The task: Sort through the entries below and pull out lines containing the word "anzeigen".

Exercise inputs:
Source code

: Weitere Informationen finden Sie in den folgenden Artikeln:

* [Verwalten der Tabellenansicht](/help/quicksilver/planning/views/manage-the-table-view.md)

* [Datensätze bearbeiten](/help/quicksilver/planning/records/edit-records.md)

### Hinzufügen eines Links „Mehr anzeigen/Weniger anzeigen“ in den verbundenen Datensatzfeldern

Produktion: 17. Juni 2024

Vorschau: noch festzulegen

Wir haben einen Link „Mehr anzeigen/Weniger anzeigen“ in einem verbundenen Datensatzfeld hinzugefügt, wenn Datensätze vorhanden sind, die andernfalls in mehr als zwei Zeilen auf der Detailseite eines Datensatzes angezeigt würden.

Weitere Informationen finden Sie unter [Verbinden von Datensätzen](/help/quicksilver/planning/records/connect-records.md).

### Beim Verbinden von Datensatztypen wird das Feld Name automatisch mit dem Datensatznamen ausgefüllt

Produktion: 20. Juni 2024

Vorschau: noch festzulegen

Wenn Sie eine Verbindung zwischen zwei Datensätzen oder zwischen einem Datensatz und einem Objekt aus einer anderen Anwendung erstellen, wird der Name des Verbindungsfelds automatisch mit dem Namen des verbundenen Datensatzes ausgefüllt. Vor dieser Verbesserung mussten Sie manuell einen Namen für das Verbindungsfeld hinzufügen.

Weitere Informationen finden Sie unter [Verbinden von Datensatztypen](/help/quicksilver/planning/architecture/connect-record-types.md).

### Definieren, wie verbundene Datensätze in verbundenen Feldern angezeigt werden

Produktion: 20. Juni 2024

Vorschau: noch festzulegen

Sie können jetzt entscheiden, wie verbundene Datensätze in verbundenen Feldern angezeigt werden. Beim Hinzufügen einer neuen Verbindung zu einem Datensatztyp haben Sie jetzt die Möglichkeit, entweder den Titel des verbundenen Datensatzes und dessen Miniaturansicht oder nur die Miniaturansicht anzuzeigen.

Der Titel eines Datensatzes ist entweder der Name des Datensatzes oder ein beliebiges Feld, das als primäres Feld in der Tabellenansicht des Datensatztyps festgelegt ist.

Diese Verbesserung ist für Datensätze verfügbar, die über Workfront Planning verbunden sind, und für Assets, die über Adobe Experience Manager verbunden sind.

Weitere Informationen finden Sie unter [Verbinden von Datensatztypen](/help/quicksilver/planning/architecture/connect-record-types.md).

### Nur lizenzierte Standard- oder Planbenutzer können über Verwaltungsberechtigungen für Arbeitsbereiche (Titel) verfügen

Answer section:
### Hinzufügen eines Links „Mehr anzeigen/Weniger anzeigen“ in den verbundenen Datensatzfeldern
Wir haben einen Link „Mehr anzeigen/Weniger anzeigen“ in einem verbundenen Datensatzfeld hinzugefügt, wenn Datensätze vorhanden sind, die andernfalls in mehr als zwei Zeilen auf der Detailseite eines Datensatzes angezeigt würden.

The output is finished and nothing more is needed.